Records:
....
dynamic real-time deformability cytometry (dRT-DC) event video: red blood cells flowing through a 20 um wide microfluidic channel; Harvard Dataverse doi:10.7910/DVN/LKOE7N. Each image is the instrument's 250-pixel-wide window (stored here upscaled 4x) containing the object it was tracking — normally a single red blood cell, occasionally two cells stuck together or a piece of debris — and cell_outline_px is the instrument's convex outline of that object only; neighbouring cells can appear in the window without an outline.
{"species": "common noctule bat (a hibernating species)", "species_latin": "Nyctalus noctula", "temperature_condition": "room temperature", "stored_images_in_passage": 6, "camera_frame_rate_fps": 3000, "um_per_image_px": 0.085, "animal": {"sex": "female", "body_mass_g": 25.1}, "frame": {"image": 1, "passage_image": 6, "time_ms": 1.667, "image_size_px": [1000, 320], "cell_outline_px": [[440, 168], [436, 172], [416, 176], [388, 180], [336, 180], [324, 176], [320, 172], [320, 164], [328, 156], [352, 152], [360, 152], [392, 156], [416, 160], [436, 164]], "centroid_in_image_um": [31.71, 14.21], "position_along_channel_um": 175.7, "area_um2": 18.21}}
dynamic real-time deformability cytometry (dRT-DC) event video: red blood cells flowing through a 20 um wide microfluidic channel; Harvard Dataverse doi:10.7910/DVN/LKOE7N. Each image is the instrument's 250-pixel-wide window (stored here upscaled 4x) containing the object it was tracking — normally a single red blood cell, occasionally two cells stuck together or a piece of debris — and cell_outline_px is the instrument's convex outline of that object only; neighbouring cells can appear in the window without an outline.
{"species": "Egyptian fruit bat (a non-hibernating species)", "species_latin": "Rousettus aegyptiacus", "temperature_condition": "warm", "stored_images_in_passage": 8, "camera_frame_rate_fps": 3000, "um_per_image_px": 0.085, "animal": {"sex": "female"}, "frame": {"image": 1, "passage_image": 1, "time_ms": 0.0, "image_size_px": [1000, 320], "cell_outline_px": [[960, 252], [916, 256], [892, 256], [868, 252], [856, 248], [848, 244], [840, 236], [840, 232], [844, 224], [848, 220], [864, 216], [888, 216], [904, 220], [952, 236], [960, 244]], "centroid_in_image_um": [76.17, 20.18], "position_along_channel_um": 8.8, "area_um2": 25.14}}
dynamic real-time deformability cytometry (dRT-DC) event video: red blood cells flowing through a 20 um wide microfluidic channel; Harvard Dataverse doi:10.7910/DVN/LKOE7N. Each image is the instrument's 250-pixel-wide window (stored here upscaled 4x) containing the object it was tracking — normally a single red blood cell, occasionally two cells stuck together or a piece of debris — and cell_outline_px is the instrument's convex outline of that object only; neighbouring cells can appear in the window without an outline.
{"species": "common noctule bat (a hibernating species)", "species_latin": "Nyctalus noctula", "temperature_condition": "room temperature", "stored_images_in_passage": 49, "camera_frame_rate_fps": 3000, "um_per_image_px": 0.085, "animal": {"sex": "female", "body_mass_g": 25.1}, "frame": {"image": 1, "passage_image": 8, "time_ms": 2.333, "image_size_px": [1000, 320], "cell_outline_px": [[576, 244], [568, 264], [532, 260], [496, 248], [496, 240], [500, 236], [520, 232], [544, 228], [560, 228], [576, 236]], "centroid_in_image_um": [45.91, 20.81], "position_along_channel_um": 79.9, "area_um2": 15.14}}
....
**Set exercise**
Transcribe every entry word for word.

**Problem solution**
dynamic real-time deformability cytometry (dRT-DC) event video: red blood cells flowing through a 20 um wide microfluidic channel; Harvard Dataverse doi:10.7910/DVN/LKOE7N. Each image is the instrument's 250-pixel-wide window (stored here upscaled 4x) containing the object it was tracking — normally a single red blood cell, occasionally two cells stuck together or a piece of debris — and cell_outline_px is the instrument's convex outline of that object only; neighbouring cells can appear in the window without an outline.
{"species": "common noctule bat (a hibernating species)", "species_latin": "Nyctalus noctula", "temperature_condition": "room temperature", "stored_images_in_passage": 6, "camera_frame_rate_fps": 3000, "um_per_image_px": 0.085, "animal": {"sex": "female", "body_mass_g": 25.1}, "frame": {"image": 1, "passage_image": 6, "time_ms": 1.667, "image_size_px": [1000, 320], "cell_outline_px": [[440, 168], [436, 172], [416, 176], [388, 180], [336, 180], [324, 176], [320, 172], [320, 164], [328, 156], [352, 152], [360, 152], [392, 156], [416, 160], [436, 164]], "centroid_in_image_um": [31.71, 14.21], "position_along_channel_um": 175.7, "area_um2": 18.21}}
dynamic real-time deformability cytometry (dRT-DC) event video: red blood cells flowing through a 20 um wide microfluidic channel; Harvard Dataverse doi:10.7910/DVN/LKOE7N. Each image is the instrument's 250-pixel-wide window (stored here upscaled 4x) containing the object it was tracking — normally a single red blood cell, occasionally two cells stuck together or a piece of debris — and cell_outline_px is the instrument's convex outline of that object only; neighbouring cells can appear in the window without an outline.
{"species": "Egyptian fruit bat (a non-hibernating species)", "species_latin": "Rousettus aegyptiacus", "temperature_condition": "warm", "stored_images_in_passage": 8, "camera_frame_rate_fps": 3000, "um_per_image_px": 0.085, "animal": {"sex": "female"}, "frame": {"image": 1, "passage_image": 1, "time_ms": 0.0, "image_size_px": [1000, 320], "cell_outline_px": [[960, 252], [916, 256], [892, 256], [868, 252], [856, 248], [848, 244], [840, 236], [840, 232], [844, 224], [848, 220], [864, 216], [888, 216], [904, 220], [952, 236], [960, 244]], "centroid_in_image_um": [76.17, 20.18], "position_along_channel_um": 8.8, "area_um2": 25.14}}
dynamic real-time deformability cytometry (dRT-DC) event video: red blood cells flowing through a 20 um wide microfluidic channel; Harvard Dataverse doi:10.7910/DVN/LKOE7N. Each image is the instrument's 250-pixel-wide window (stored here upscaled 4x) containing the object it was tracking — normally a single red blood cell, occasionally two cells stuck together or a piece of debris — and cell_outline_px is the instrument's convex outline of that object only; neighbouring cells can appear in the window without an outline.
{"species": "common noctule bat (a hibernating species)", "species_latin": "Nyctalus noctula", "temperature_condition": "room temperature", "stored_images_in_passage": 49, "camera_frame_rate_fps": 3000, "um_per_image_px": 0.085, "animal": {"sex": "female", "body_mass_g": 25.1}, "frame": {"image": 1, "passage_image": 8, "time_ms": 2.333, "image_size_px": [1000, 320], "cell_outline_px": [[576, 244], [568, 264], [532, 260], [496, 248], [496, 240], [500, 236], [520, 232], [544, 228], [560, 228], [576, 236]], "centroid_in_image_um": [45.91, 20.81], "position_along_channel_um": 79.9, "area_um2": 15.14}}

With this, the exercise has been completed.